Sandiford’s relatives were in tears when Guardian Media visited his home yesterday.

 

His common-law-wife Nicola Devett with whom he has two children said her husband had a hired job to do yesterday so he spent Friday working on his maxi.

 

She said he left about just after 8 pm to go the gas station and then visit his friend in California. She recalled, “I find he talking too long I call him. He say, ‘girl I coming, five minutes and I will be home’.

 

“Within that five minutes that was it.” Describing him as a good and law-abiding person, she said he would go out of his way to help anyone. Devett explained that he had been taking care of their two children since January while she was in barracks training to become a police officer.

 

“He was in the wrong in place in time. He was not involved in nothing. He had no threats. I home I actually training police and this is the sixth month since I start he has been home with the baby.
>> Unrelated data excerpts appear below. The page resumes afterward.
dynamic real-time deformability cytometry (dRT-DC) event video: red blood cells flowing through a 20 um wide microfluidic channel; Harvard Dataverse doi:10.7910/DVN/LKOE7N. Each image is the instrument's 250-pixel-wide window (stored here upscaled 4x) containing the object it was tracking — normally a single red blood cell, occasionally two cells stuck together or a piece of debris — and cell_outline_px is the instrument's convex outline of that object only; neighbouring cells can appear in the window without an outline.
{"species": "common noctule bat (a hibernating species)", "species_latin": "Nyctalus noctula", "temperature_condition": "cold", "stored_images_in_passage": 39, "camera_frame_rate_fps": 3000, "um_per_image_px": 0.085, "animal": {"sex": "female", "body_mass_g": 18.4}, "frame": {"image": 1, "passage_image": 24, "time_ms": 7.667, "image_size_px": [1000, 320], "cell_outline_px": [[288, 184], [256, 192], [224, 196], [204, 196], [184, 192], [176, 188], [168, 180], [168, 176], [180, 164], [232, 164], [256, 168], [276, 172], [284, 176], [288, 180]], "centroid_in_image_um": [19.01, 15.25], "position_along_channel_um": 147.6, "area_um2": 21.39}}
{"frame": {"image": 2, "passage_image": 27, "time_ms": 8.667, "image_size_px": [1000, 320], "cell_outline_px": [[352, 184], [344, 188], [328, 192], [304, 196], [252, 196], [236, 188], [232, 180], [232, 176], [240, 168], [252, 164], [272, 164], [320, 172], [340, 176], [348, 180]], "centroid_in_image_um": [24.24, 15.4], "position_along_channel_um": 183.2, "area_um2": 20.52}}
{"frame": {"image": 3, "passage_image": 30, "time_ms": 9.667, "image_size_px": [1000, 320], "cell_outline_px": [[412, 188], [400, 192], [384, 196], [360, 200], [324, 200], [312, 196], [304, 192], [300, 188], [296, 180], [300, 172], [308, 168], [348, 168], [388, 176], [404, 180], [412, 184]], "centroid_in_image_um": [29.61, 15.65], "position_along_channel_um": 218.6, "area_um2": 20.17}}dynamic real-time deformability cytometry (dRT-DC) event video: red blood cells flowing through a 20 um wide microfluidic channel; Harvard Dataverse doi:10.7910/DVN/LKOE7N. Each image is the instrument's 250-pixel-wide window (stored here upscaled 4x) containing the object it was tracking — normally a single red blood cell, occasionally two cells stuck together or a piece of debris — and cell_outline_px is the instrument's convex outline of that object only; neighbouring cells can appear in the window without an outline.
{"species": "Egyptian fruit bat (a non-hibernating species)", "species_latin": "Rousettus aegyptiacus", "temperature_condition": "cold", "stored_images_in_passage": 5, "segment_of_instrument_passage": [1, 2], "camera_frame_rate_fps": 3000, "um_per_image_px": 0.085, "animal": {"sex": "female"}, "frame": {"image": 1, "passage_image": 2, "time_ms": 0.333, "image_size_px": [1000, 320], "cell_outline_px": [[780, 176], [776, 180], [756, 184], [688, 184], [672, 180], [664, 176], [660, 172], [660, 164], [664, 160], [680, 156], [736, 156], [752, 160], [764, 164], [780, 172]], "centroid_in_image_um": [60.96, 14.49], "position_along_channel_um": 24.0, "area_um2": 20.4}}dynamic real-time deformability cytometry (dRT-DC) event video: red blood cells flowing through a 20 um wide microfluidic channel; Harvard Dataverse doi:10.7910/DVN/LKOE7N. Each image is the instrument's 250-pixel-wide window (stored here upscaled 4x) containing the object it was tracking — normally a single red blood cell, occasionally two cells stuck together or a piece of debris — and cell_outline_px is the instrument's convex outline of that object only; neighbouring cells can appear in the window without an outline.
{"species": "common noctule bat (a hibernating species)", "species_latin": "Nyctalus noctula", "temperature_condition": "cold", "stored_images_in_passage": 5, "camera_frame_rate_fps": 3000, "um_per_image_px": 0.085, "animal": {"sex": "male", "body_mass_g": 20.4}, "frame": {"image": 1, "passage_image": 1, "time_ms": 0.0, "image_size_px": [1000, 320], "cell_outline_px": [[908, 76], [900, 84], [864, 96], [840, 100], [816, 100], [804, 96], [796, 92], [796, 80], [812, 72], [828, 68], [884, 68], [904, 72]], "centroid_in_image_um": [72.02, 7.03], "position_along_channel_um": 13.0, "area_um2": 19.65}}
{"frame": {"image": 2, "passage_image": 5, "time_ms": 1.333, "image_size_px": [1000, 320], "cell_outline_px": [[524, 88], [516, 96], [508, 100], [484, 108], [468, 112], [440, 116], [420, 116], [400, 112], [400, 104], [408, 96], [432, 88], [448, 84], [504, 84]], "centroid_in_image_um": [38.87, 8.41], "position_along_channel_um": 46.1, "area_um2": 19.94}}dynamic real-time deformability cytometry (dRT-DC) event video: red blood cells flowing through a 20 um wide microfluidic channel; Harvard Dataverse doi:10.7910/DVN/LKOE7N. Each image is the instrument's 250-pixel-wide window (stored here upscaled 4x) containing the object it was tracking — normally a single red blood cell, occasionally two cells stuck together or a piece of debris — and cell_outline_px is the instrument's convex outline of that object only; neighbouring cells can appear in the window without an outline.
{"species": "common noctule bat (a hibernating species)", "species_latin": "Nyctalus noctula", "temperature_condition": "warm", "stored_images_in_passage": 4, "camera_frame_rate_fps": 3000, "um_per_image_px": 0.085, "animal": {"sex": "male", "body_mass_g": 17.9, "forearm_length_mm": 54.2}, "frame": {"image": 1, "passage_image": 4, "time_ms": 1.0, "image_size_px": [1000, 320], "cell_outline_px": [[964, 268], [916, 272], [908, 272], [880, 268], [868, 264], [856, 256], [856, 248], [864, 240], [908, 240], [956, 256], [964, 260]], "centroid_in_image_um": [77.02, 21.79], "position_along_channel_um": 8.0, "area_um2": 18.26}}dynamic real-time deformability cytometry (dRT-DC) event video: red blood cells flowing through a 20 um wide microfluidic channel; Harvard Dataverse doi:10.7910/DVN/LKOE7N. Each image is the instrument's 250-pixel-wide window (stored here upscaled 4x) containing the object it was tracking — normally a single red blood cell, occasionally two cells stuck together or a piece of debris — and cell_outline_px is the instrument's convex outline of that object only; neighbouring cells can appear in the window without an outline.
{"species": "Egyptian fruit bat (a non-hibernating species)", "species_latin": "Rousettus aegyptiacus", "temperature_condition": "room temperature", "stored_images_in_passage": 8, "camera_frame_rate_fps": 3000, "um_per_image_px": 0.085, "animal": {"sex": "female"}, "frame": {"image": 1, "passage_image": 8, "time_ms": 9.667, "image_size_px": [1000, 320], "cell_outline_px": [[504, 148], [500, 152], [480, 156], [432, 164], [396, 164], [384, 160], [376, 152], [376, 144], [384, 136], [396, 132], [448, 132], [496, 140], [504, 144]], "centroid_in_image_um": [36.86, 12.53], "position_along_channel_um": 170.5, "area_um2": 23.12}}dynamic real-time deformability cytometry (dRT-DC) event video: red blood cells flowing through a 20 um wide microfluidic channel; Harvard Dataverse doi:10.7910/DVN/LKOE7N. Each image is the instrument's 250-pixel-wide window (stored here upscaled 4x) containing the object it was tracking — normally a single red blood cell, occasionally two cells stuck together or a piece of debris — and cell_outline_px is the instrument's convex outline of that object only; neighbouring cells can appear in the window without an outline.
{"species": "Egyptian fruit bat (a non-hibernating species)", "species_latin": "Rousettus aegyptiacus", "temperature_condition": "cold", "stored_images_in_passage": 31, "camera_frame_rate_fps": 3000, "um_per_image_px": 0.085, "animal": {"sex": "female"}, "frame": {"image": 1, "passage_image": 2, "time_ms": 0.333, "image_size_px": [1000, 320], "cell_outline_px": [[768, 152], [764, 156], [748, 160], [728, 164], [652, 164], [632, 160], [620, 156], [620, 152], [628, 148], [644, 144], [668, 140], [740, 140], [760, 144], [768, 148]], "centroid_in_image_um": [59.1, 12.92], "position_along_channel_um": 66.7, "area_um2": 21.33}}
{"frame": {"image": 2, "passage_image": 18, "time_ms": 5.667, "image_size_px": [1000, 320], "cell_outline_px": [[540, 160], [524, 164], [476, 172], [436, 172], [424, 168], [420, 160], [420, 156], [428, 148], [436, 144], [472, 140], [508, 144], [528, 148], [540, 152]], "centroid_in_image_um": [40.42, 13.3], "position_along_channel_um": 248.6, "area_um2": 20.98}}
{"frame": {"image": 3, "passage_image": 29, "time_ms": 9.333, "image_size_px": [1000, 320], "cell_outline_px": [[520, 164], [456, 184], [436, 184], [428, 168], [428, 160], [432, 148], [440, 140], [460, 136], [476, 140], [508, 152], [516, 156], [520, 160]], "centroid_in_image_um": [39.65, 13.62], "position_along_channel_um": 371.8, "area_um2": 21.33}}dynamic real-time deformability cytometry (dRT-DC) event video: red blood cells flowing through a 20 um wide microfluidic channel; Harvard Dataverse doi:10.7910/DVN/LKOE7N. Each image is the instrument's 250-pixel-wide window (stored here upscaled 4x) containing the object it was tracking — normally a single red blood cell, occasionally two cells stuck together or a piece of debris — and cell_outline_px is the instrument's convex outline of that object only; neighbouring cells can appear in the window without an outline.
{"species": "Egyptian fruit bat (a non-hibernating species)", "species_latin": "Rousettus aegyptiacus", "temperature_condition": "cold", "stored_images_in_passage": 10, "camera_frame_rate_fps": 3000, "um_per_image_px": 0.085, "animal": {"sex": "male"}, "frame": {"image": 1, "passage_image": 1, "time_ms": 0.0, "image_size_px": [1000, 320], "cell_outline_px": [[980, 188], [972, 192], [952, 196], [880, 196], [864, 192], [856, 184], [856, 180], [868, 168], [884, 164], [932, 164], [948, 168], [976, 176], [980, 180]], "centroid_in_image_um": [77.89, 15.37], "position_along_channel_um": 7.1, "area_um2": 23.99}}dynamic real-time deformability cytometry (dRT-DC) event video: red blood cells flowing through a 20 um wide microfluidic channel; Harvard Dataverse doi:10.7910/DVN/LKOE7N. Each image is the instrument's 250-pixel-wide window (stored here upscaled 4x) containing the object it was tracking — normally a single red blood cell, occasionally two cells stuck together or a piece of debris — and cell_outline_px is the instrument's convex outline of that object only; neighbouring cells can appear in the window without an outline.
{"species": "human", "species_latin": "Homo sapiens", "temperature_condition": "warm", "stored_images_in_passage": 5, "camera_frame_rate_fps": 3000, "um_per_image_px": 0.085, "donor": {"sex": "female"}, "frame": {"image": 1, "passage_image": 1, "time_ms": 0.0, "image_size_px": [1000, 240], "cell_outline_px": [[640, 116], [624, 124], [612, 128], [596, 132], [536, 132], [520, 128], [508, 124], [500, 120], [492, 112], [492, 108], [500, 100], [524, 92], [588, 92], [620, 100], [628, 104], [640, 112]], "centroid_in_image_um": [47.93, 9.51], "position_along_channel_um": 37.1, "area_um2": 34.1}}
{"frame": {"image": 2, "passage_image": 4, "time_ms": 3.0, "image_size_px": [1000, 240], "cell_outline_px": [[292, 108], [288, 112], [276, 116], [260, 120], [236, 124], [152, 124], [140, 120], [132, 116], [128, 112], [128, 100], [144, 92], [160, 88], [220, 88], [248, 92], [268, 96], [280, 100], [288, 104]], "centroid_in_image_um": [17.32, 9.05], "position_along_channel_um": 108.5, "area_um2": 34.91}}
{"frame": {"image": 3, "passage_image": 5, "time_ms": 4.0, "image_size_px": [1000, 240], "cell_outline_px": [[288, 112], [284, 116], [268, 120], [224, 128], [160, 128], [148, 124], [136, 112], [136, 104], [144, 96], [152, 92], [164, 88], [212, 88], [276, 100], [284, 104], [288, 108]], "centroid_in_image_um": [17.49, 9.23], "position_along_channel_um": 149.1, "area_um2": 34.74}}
He haven’t even work, probably on the weekends when I off is when he will go and work. Other than that he home whole day,” she explained.

 

Describing the crime situation as terrible, she said, “We as officers need to come out there and work and take down these people because I mean is innocent persons dying.” Devett said the state of crime in the country is one of the reasons she decided to become a police officer.

 

She said her husband was supportive of her career choice.

 

As she broke down in tears, Annette Banfield said Sandiford, the eldest of seven children, never had any problems with the law and was a very nice person.

 

Saying that she never expected he would die in this manner, she lamented, “I already gone though this and I would not want it to happen to anyone else. I feel like could dead right now.”

 

Sandiford’s children range from 16 years to two years-old.

 

Homicide detectives are investigating.

 

Sandiford’s killing pushed the country’s murder count to 224 for the year.